If profiling your program reveals a lot of time spent in Magma, considering the following performance-sensitive guidelines may help.
Use ReadStrategies
- Read strategies can be used to optimize how many objects are accessed within a single call to the server.
Keep your commits medium-small
Commits should be put in your program as close to the mutations to the persistent model as possible. Commits are serialized on the server, so large commits that take several seconds will most likely cause requests to queue in the server.
At the same time, you don't want commits to be so microscopic that you end up smothering the network with requests. For example, if building an OrderedCollection of 100 medium-sized objects, you should do those in one commit instead of 100 commits. However, if the objects are very large and completely non-persistent, you may want to do 100 commits.
Keep your cachedObjectCount as low as possible
With a connected Magma session, evaluate:
mySession cachedObjectCount
This number reprensents how many entries Magma has in its IdentityDictionaries. Magma tries to avoid the performance issues related to Squeak's IdentityDictionaries, but it can still slow down if you allow tens of thousands of objects to be cached in memory.
If you're not sure why your cachedObjectCount is growing, you can use cachedObjectCountByClass to see which ones are the most proliferate (they are sorted by most-occurrences at the top). If you see "UndefinedObject" near the top of the list, you need to send #finalizeOids to your session. This is because Squeak can be lazy about finalizing the entries in its WeakDictionary's.

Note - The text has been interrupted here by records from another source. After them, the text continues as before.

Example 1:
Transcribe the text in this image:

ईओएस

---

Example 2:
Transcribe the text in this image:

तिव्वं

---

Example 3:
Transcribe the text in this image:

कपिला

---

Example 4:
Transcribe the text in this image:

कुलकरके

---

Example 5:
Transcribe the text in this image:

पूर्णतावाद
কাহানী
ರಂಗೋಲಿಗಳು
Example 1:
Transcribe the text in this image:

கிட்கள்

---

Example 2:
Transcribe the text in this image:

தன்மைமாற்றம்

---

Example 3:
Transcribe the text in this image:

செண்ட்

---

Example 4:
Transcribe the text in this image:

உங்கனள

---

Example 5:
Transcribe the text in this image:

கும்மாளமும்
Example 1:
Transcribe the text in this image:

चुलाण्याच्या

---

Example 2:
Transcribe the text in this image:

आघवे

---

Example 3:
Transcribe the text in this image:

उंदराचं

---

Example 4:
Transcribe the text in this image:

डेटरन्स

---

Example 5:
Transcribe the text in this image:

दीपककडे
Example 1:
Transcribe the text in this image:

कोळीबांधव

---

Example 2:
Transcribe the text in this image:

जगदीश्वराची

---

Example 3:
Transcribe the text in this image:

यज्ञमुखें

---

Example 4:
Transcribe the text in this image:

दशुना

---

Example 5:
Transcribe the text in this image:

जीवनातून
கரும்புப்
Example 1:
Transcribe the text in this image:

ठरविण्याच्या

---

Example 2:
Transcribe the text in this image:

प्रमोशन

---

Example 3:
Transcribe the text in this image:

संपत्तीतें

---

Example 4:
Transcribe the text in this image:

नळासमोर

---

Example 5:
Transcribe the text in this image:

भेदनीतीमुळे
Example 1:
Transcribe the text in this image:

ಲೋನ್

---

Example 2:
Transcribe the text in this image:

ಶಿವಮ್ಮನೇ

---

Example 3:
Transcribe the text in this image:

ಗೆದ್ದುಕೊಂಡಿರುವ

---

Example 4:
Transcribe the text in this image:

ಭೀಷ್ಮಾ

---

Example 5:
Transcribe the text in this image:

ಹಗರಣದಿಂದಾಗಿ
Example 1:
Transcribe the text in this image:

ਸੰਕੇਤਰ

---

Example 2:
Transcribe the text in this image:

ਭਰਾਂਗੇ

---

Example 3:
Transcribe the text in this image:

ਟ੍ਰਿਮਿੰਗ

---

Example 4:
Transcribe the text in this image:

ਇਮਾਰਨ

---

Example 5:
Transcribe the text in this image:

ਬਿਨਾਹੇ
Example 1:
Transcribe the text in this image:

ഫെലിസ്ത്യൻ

As you traverse parts of the model, you should stubOut: objects you no longer need. For example, after iterating a collection of large objects, stubOut: the collection object if you no longer need them. MagmaSession>>stubOut: chops off large branches of objects so the memory they consume can be reclaimed by the garbage collector.
But avoid too many calls to stubOut:. For example, after you've enumerated the collection of large objects, stubOut: the Collection object itself, not each object in the collection. This is due to unfortunate irony that stubOut: requires use of one of Squeak's most inefficienct methods; Dictionary>>#removeKey:. While fast in other Smalltalks, this method is VERY slow in Squeak but required for stubOut:.
Finally, after you've stubbed out a large object, you may find it necessary to call "mySession finalizeOids". Unfortunately, Squeak's WeakIdentityKeyDictionary does not always remove finalized entries in a timely fashion, resulting in, once again, these very important Dictionaries slowing everything down.
mySession finalizeOids
Other optimizations
- Don't use MagmaSession>>refreshPersistentObjectsEvenWhenChangedOnlyByMe.
- Use commitAndBegin for bulk-load programs.
- Experiment and optimize your key and record sizes of your MagmaCollections. Avoid too many duplicate keys (e.g., don't index the word "the").
Know thy indexes
MagmaCollections have good read performance, but adding and removing objects is very slow. In theory, starting with an empty MagmaCollection, the rate-of-insertion will deteriorate a little bit before settling on a relatively fixed rate, IF you have a good key-dispersal.
If you put in a lot of duplicate keys, it will gradually get more costly to keep adding more of that key because a linear search for the "end" of that chain of keys is performed to find the point of insertion. So, for example, when you build a simple keyword index, consider eliminating prepositions such as "the" and "at".
Removing from MagmaCollections is even more expensive than insertions. Avoid using this operation for performance-intensive operations.